Secure Electronic Delivery (SED) is a service created in 2003 and provided by the British Library Document Supply Service (BLDSS). Its purpose is to enable faster delivery of digital materials as encrypted, copyright-compliant PDF Documents, to a personal e-mail address. These documents are supplied from the British Library via its On Demand service. When the British Library supplies articles electronically, it sends them securely in order to ensure its usage is permitted (research purposes) and copyright law is observed.

==Methods==
As the publishing industry, authors and creators become highly protective of their assets and intellectual property, they impose strict rules on delivery methods to prevent copyright infringement. Nowadays, DRM-enabled secure delivery appears to be the most widely used solution to address issues faced by libraries in supplying ebooks and digital materials to their users. SED, one of these solutions, is using Adobe LiveCycle Digital Rights Management (LCDRM) as an encryption method to deliver documents.

==Advantages==
SED offers convenience, quality and speed as documents are delivered upon request at any location and on any device.

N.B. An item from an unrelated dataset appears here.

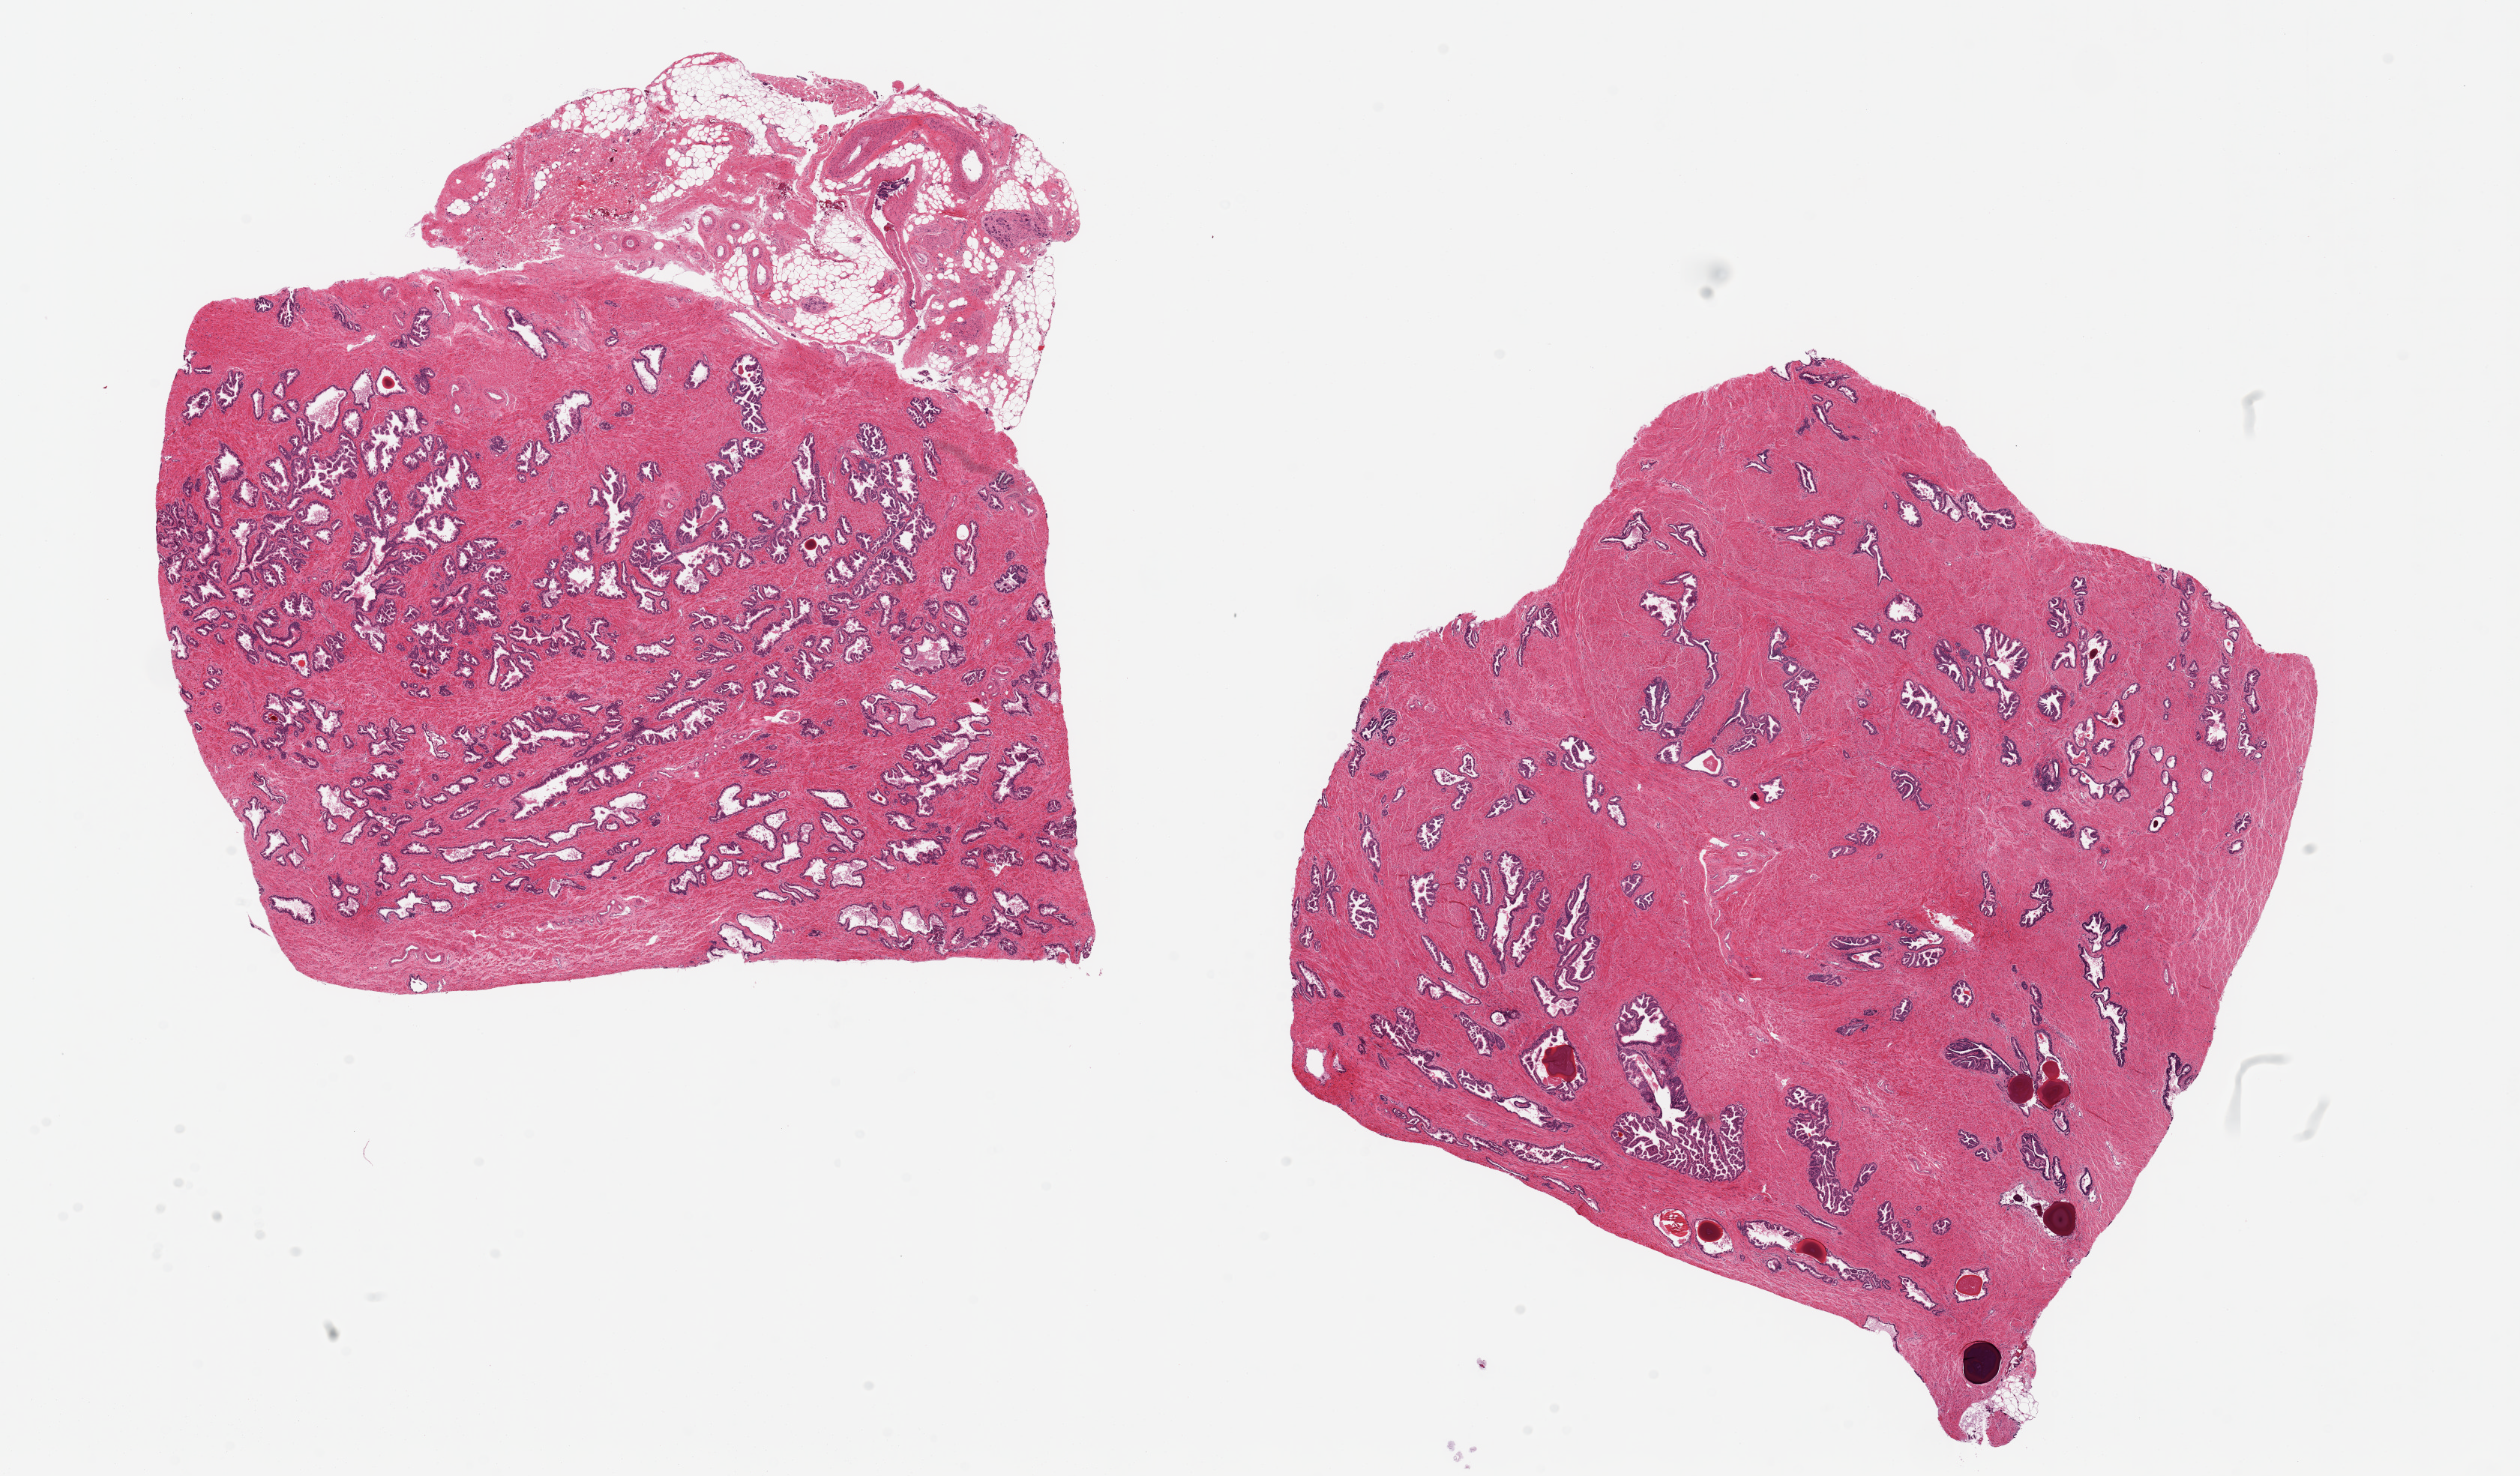
Whole-slide image, hematoxylin and eosin (H&E) stain, shown as a low-resolution overview of the whole scanned area (about 26.6 x 15.6 mm); PAXgene-fixed, paraffin-embedded tissue; sampled site (target tissue): prostate; donor tissue sample. Donor: male.
• review note (as recorded): 2 pieces, diffuse glandular hyperplasia; Large adherent 6mm fatty nubbin attached to one aliquot/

Requested articles are scanned for high quality reproduction, opened anywhere on any machine, including mobile devices.

== Restrictions==
The following are restrictions hold in a SED service implementation:
- The digital material is accessible only for 14 days via a link sent to a personal message.
- Due to copyright reasons, the material can be opened only once, saved for 14 days and does not allow a copy-paste action.
- Upon display, the material must be printed from the same device and reprinted only once.
- The On Demand encryption technology works best on the default Safari browser although other browsers may accommodate it.